Interestingly, Anderson made much of truth and its relationship with democracy. It seems – according to Anderson’s logic – by committing oneself to the waves of verbiage from the ABC you can be sure of getting the truth, and this, in turn, builds and buttresses a flourishing democracy. Needless to say, reporters, presenters, producers, and so-called ABC ‘fact checkers’ love this notion as they can feel entirely virtuous for their role in building a stronger democracy. The ABC, so we asked to believe, is the bulwark against a sea of dangerous, unreliable junk (my words) from commercial TV land.

Audience members are repeatedly bombarded with exhortations to ‘think bigger’ by tuning in to ABC networks. Without a shred of humility, the ABC wants all of us to believe that by accessing the array of ABC platforms our minds will be expanded, our thinking deepened and presumably our knowledge more elevated. Implied also is that by tuning to non-ABC networks our thinking will not ‘get bigger.’

Some of what makes it to air on ABC current affairs television is of very high quality, but quite a deal isn’t. Foreign Correspondent is outstanding – showcasing the talent and experience of offshore ABC correspondents.

When a previously highly respected program such as Four Corners becomes embroiled in litigation and defamation action as it has over recent years, viewers rightly begin to ask if they are seeing the beginning of the end of a once world class production. It has been especially galling that taxpayers have picked up the costs in the majority of these matters.

More immediate current affairs offerings such as 7.30, The Drum, and Q&A have become formulaic, predictable, and each of them attract criticism for leaning to one side of politics over the other.

Not infrequently, such criticism would seem to be justified particularly in regard to 7.30’s coverage of national politics which has become strident, bitter, and decidedly lop-sided. That the ABC repeatedly tells its audience that these shows are ‘world class’ and ‘outstanding’ does not make them so. Viewers make these assessments, not the broadcaster.

The television current affairs model is clearly under pressure and all broadcasters – public and private – are having to rapidly adapt to survive contemporary and likely future upheavals.

Australians should both expect and demand so much more from the publicly funded broadcaster than it is currently getting. The parallel universe in which the ABC sees virtue in all that it does – minus the bloopers, barnacles, and blemishes – is no longer credible.

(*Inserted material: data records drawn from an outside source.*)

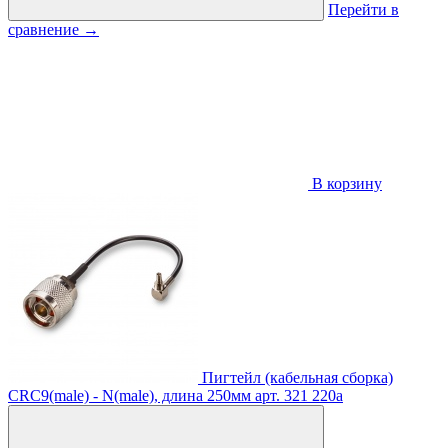
Перейти в
сравнение
→
В корзину
Пигтейл (кабельная сборка)
CRC9(male) - N(male), длина 250мм
арт. 321
220
a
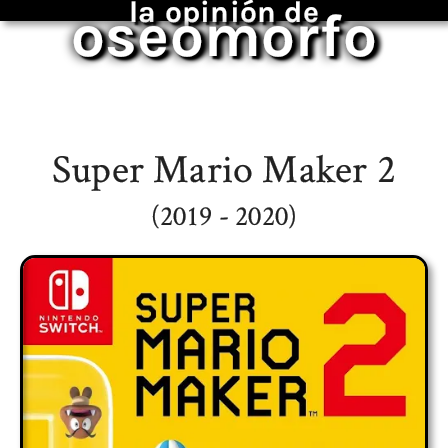
la opinión de
oseomorfo
Super Mario Maker 2
(2019 - 2020)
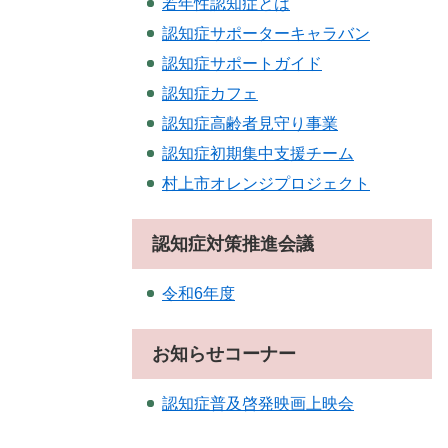
若年性認知症とは
認知症サポーターキャラバン
認知症サポートガイド
認知症カフェ
認知症高齢者見守り事業
認知症初期集中支援チーム
村上市オレンジプロジェクト
認知症対策推進会議
令和6年度
お知らせコーナー
認知症普及啓発映画上映会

Something else that might exercise the minds of ABC executives and programmers is that young people are no longer accessing their news or current affairs from television.

They find the regimentation of television constraining and time consuming. In other words – the ABC’s so-called ‘flagship’ news and current affairs shows may well find themselves on a media scrap heap within a relatively short time. By the time news goes to air these days the vast majority of viewers already know it.

The rapidly changing tastes and habits of Australians, young and older, make the ABC’s vision to become the ‘most trusted digital content provider within five years’ all the more urgent and commendable.

Without a doubt, public broadcasting and digital news and current affairs provision are vitally important and Australians should be encouraged to demand of their ABC the very best that is reasonably affordable and deliverable.